PROBLEM: Every line below is to be given again precisely; images are to be left out.

☆ ☆ ☆

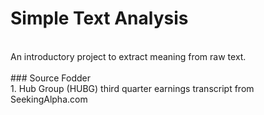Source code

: # Simple Text Analysis
<br>
An introductory project to extract meaning from raw text.
<br> <br>
### Source Fodder
<br>
1. Hub Group (HUBG) third quarter earnings transcript from SeekingAlpha.com
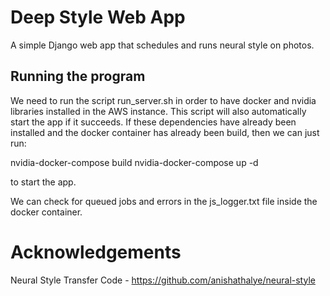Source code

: # Deep Style Web App

A simple Django web app that schedules and runs neural style on photos.

## Running the program

We need to run the script run_server.sh in order to have docker and nvidia
libraries installed in the AWS instance. This script will also automatically
start the app if it succeeds. If these dependencies have already been installed
and the docker container has already been build, then we can just run:

nvidia-docker-compose build
nvidia-docker-compose up -d

to start the app.

We can check for queued jobs and errors in the js_logger.txt file inside the docker container.

# Acknowledgements
Neural Style Transfer Code - https://github.com/anishathalye/neural-style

☆ ☆ ☆

REPLY:
Source code

: # Simple Text Analysis
<br>
An introductory project to extract meaning from raw text.
<br> <br>
### Source Fodder
<br>
1. Hub Group (HUBG) third quarter earnings transcript from SeekingAlpha.com
Source code

: # Deep Style Web App

A simple Django web app that schedules and runs neural style on photos.

## Running the program

We need to run the script run_server.sh in order to have docker and nvidia
libraries installed in the AWS instance. This script will also automatically
start the app if it succeeds. If these dependencies have already been installed
and the docker container has already been build, then we can just run:

nvidia-docker-compose build
nvidia-docker-compose up -d

to start the app.

We can check for queued jobs and errors in the js_logger.txt file inside the docker container.

# Acknowledgements
Neural Style Transfer Code - https://github.com/anishathalye/neural-style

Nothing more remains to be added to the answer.